Мать встревожилась и ревниво обхватила меня рукой.
— Разве можно одному-то? Гляди-ка, что везде девается? Затопчут, в воду столкнут, а то тюками раздавят.
Варвара Петровна встала, взяла меня за руку и подняла с насиженного места.
— Мы пойдём с ним наверх, а здесь одурь берёт и машины грохочут, и пар шипит, и духота.
Книжку я бережно положил матери на колени и, потрясённый неожиданной радостью от того, что сейчас смогу подняться наверх, где гуляют господа, вскочил, задыхаясь от сердцебиения. Мать проводила меня с ласковой завистью в глазах: ей тоже хотелось пойти с нами наверх. Когда я встречал её взгляд — беспокойный, спрашивающий и покорный, — я всегда чувствовал жалость к ней: почему в глазах её, широко открытых, ожидающих, не угасает грусть? Они грустны даже тогда, когда она смеётся.

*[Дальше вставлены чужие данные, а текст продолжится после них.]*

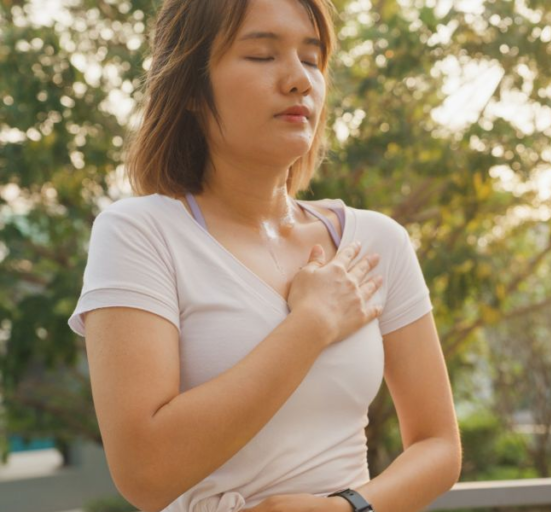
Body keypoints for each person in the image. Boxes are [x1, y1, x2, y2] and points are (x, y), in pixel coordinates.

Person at [67, 1, 460, 511]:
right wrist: (311, 324)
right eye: (261, 55)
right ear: (189, 87)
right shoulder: (140, 234)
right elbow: (145, 474)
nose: (299, 80)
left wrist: (346, 508)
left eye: (312, 58)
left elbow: (439, 445)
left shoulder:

Варвара Петровна уверенно открыла дверь и толкнула меня вперёд. Я в страхе прижался к стенке, словно передо мной оказалась пропасть. Блестящие латунные перильца и молчаливая пустота наверху словно отшвырнули меня назад.

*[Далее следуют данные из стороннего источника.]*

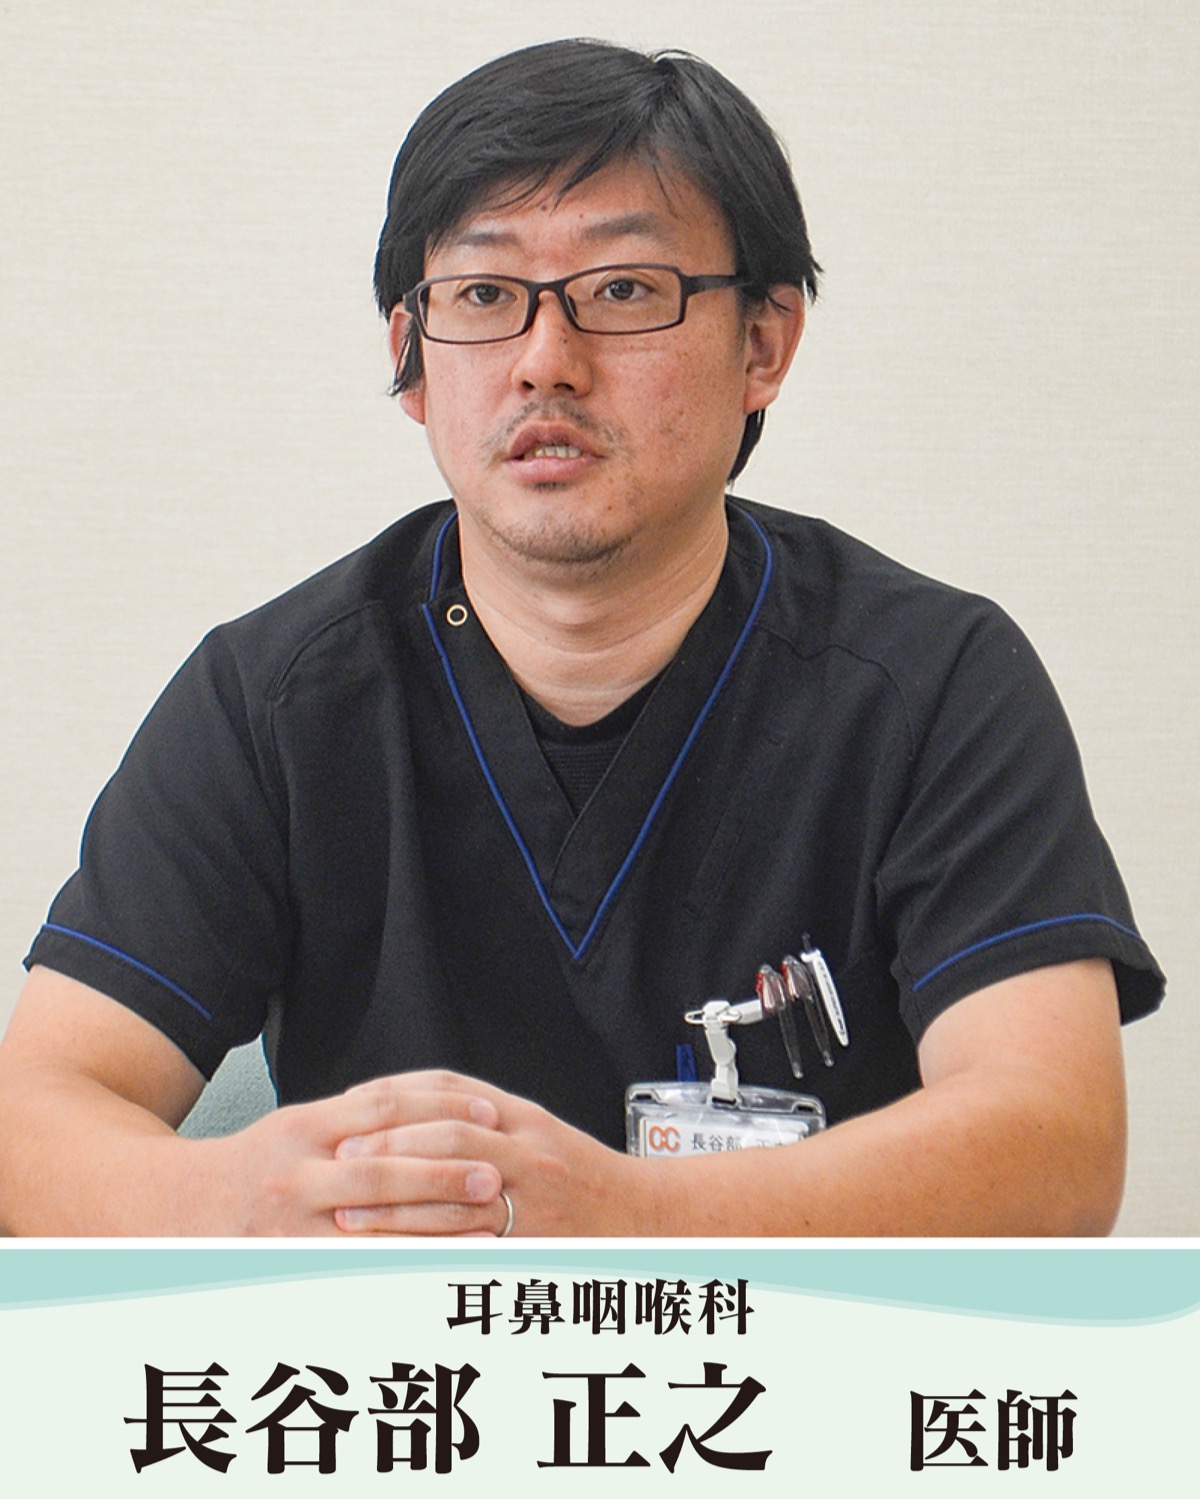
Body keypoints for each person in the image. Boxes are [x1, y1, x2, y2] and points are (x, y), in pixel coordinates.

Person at [0, 39, 1163, 1237]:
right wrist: (239, 1196)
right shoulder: (273, 700)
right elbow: (34, 1117)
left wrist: (627, 1216)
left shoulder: (933, 682)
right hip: (393, 1360)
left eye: (623, 291)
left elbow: (1057, 1144)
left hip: (787, 1357)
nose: (545, 363)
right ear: (410, 360)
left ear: (764, 343)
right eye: (483, 296)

Мы поднялись наверх и очутились в ослепительно чистом коридоре с ковровыми дорожками, с блестящими стенками и дверями. Воздух здесь был лёгкий, ароматный, странно пустой. Эта пустая тишина и невиданная чистота и блеск как будто встретили меня с барским удивлением и насторожённостью. Впереди, на носу, в открытую дверь виден был длинный стол под белоснежною скатертью, а на нём играли лучистыми переливами сказочно богатые, хрустальные кувшины, блюда, бокалы, и растения раскидывали в стороны огромные листья. Оттуда вышла женщина в белом фартуке и белой кружевной наколке. Она строго посмотрела на нас и лёгкой походкой пробежала мимо.